* _WHAT THE TASK ASKS_: Everything from the line containing "Üye Olmak İçin Tıklayın" through the final line of the entries, both included, should be copied exactly and with nothing else; please skip pictures.

* _MATERIALS PROVIDED_:
--------------------------------
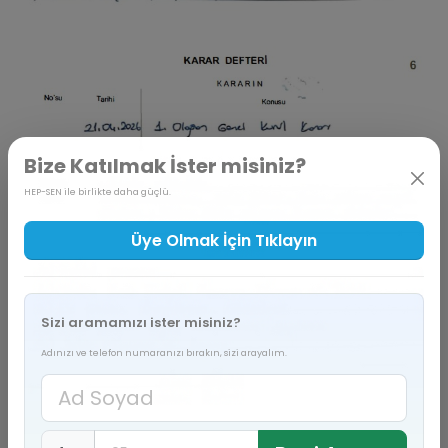
Bize Katılmak İster misiniz?
HEP-SEN ile birlikte daha güçlü.
Üye Olmak İçin Tıklayın
Sizi aramamızı ister misiniz?
Adınızı ve telefon numaranızı bırakın, sizi arayalım.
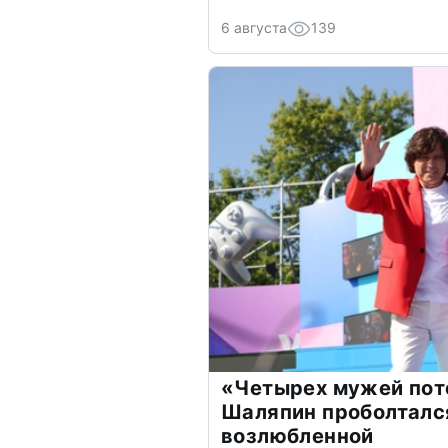
6 августа
139
«Четырех мужей пот
Шаляпин проболтался
возлюбленной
--------------------------------
* _TASK SOLUTION_:
Üye Olmak İçin Tıklayın
Sizi aramamızı ister misiniz?
Adınızı ve telefon numaranızı bırakın, sizi arayalım.
6 августа
139
«Четырех мужей пот
Шаляпин проболтался
возлюбленной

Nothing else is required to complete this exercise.